Longest Common Subsequence in DSA C - Time & Space Complexity

We want to understand how the time needed to find the longest common subsequence changes as the input strings get longer.

How does the work grow when the two strings become bigger?

Analyze the time complexity of the following code snippet.

int lcs(char *X, char *Y, int m, int n) {
    if (m == 0 || n == 0) {
        return 0;
    }
    if (X[m - 1] == Y[n - 1]) {
        return 1 + lcs(X, Y, m - 1, n - 1);
    } else {
        int a = lcs(X, Y, m, n - 1);
        int b = lcs(X, Y, m - 1, n);
        return (a > b) ? a : b;
    }
}
    

This code finds the length of the longest common subsequence between two strings using recursion.

Identify the loops, recursion, array traversals that repeat.
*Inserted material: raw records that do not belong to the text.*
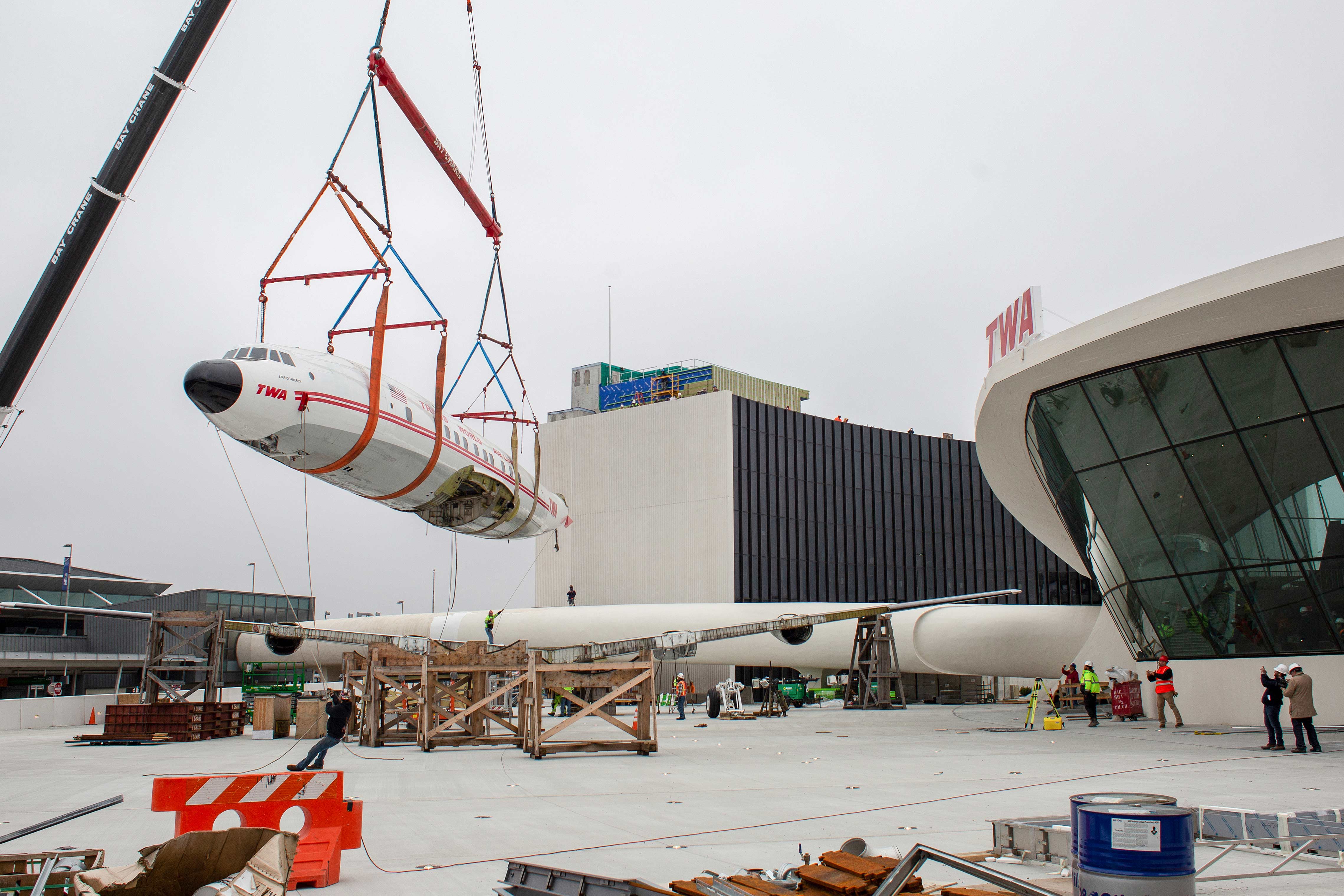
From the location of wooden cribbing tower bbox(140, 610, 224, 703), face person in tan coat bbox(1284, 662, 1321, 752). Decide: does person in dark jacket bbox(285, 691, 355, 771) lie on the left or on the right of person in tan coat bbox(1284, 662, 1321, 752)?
right

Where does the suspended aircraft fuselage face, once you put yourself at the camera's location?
facing the viewer and to the left of the viewer

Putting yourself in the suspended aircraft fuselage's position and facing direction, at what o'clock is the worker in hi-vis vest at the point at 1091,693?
The worker in hi-vis vest is roughly at 7 o'clock from the suspended aircraft fuselage.

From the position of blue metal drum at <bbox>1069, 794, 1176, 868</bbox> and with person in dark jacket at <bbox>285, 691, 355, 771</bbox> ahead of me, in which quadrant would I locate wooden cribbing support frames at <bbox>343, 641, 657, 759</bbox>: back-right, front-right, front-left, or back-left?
front-right

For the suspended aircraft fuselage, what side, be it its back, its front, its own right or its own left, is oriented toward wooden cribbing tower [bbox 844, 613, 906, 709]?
back

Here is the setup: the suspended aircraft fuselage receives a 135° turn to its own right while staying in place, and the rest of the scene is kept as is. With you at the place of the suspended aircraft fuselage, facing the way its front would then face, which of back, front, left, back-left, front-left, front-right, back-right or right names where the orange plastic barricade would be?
back

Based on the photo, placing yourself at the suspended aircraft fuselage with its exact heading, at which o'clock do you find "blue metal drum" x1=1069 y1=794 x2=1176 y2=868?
The blue metal drum is roughly at 10 o'clock from the suspended aircraft fuselage.

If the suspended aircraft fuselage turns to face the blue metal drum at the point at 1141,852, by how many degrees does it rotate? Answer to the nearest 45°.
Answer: approximately 45° to its left

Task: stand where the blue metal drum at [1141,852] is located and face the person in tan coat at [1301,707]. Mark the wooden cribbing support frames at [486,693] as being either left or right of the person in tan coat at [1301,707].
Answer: left

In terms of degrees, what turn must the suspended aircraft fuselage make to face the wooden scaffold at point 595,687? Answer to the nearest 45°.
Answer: approximately 135° to its left

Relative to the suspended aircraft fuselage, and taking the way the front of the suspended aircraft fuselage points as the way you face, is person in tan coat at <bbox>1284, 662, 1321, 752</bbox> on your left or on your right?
on your left

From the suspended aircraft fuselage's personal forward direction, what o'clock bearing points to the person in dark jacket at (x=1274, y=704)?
The person in dark jacket is roughly at 8 o'clock from the suspended aircraft fuselage.
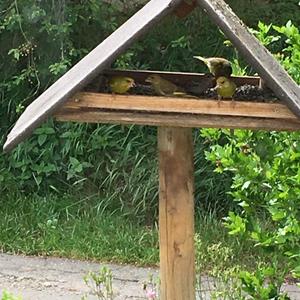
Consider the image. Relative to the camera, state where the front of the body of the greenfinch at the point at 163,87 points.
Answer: to the viewer's left

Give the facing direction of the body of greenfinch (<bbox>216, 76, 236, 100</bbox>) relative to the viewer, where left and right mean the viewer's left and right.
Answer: facing the viewer and to the left of the viewer

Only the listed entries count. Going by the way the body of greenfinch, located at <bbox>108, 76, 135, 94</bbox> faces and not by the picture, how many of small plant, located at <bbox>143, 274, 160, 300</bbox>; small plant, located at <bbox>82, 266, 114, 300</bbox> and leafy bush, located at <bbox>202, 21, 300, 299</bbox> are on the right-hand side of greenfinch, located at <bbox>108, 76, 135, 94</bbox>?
0

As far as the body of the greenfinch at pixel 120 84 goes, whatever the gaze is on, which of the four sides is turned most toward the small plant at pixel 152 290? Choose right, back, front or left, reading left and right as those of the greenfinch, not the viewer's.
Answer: left
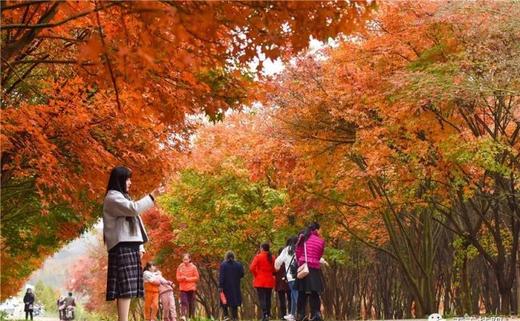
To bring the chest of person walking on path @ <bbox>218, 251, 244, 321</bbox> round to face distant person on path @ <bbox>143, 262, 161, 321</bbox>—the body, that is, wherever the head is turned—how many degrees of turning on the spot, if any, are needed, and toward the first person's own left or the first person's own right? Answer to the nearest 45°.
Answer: approximately 90° to the first person's own left

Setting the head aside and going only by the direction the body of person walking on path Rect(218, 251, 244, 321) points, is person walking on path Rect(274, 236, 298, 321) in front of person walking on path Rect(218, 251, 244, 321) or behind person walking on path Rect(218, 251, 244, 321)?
behind

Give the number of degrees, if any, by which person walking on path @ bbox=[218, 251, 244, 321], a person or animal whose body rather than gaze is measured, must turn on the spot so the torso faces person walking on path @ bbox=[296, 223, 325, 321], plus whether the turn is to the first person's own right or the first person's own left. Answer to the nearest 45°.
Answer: approximately 135° to the first person's own right

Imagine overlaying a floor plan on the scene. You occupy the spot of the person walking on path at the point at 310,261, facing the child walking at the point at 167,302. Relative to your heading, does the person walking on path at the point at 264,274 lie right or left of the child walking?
right

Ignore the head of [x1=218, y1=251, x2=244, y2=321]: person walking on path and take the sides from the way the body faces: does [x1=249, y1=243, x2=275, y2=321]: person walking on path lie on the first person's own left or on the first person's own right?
on the first person's own right

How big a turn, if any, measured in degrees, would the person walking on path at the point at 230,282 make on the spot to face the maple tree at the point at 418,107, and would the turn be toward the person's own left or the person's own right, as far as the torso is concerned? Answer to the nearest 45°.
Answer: approximately 90° to the person's own right

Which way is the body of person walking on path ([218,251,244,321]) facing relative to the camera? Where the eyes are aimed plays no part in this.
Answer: away from the camera

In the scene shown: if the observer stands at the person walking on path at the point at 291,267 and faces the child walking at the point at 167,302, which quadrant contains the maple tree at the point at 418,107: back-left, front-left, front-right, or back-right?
back-right

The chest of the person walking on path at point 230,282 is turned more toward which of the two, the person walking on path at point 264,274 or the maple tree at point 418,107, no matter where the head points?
the maple tree
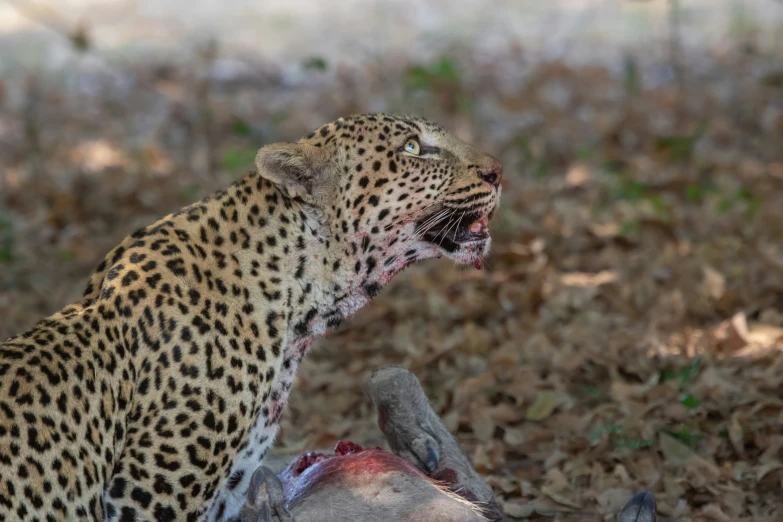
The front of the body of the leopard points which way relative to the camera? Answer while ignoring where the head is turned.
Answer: to the viewer's right

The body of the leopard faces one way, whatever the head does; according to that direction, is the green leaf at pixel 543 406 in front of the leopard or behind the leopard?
in front
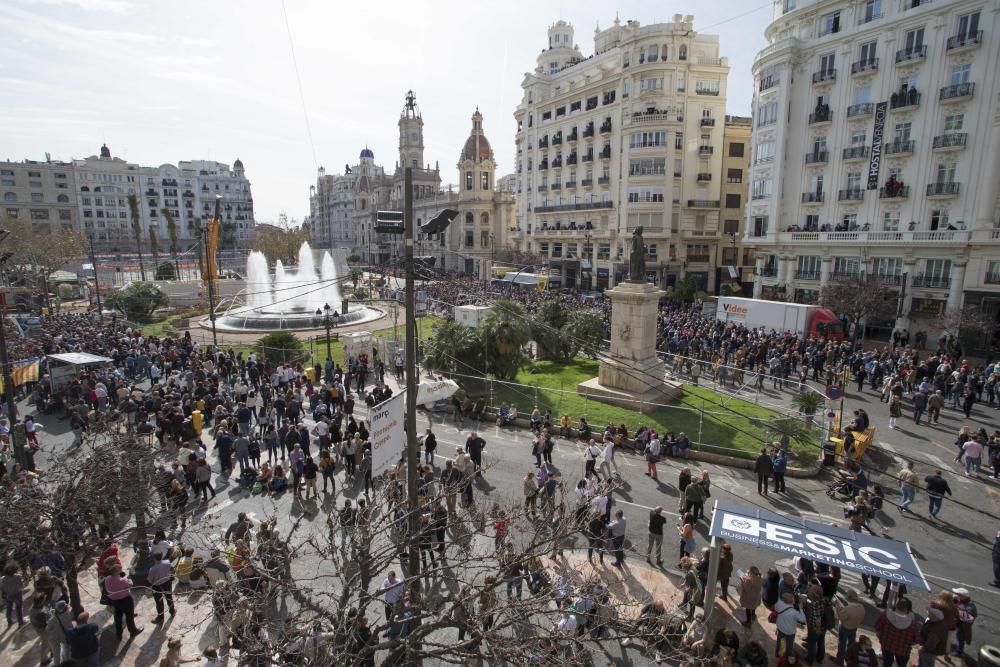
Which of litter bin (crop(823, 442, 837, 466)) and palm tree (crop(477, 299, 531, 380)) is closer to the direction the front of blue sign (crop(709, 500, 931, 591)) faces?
the palm tree

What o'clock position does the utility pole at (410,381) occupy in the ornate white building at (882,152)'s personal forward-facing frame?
The utility pole is roughly at 11 o'clock from the ornate white building.

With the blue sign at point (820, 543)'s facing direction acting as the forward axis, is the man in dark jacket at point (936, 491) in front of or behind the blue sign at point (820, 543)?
behind

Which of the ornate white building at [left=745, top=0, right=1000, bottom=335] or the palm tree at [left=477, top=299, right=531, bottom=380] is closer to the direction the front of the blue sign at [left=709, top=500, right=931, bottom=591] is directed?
the palm tree

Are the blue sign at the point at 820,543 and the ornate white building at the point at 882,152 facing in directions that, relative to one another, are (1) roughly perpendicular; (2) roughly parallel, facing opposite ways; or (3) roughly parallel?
roughly parallel

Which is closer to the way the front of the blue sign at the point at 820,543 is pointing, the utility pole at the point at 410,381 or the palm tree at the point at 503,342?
the utility pole

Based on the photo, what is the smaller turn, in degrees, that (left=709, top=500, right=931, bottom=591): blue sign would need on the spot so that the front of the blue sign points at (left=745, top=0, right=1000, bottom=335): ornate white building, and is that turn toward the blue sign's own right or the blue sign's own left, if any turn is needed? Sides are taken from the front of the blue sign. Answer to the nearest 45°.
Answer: approximately 135° to the blue sign's own right

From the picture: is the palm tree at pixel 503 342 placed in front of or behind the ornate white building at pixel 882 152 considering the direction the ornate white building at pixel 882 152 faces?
in front

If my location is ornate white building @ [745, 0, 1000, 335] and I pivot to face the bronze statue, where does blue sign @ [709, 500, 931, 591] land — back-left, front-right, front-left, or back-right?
front-left

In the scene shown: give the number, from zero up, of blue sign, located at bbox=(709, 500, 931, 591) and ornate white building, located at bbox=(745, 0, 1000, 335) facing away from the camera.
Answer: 0

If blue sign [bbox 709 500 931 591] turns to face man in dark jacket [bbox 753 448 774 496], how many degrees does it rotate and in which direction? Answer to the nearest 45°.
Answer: approximately 135° to its right

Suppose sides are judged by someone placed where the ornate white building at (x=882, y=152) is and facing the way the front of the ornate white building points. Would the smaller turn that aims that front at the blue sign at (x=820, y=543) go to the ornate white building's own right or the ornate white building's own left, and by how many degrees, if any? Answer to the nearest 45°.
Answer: approximately 45° to the ornate white building's own left

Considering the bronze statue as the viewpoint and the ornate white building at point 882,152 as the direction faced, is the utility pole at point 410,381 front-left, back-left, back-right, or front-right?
back-right

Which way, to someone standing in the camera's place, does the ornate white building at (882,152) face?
facing the viewer and to the left of the viewer
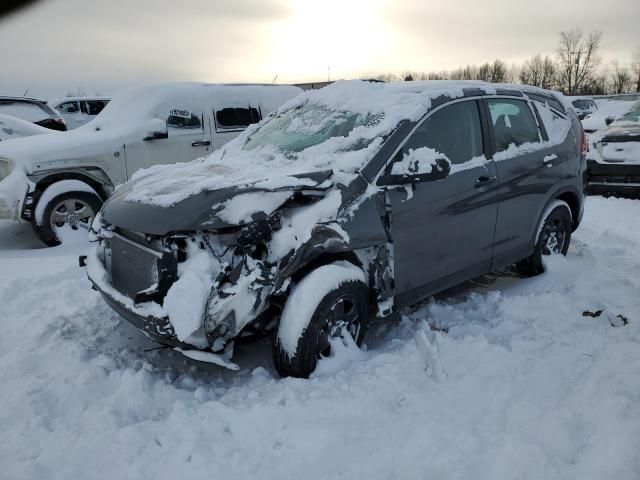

• Primary operation: Recursive calls that explore all combinations of substrings.
• How many times: Each call splits into two more calls unless base case is reached, leading to many repeated calls.

As the lengths of the two strings increase, the number of recursive calls grows very fast because the function tries many substring pairs.

Input Size (m, n)	Approx. Operations
10, 10	Millions of calls
20, 20	Trillions of calls
30, 30	Quintillions of calls

Pattern observation: The work roughly doubles with each increase in string length, growing exponentially.

Time Complexity: O(2^(m+n))

This means the time needed grows very fast, doubling with each added character in the strings.

[X] Wrong: "The recursive calls only happen once per substring pair, so it should be much faster."

[OK] Correct: The recursion repeats many calls for the same substring pairs multiple times, causing exponential growth.

Understanding this complexity helps you explain why naive recursion is slow and why dynamic programming is needed to solve this problem efficiently.

"What if we use a table to store results of substring pairs (memoization)? How would the time complexity change?"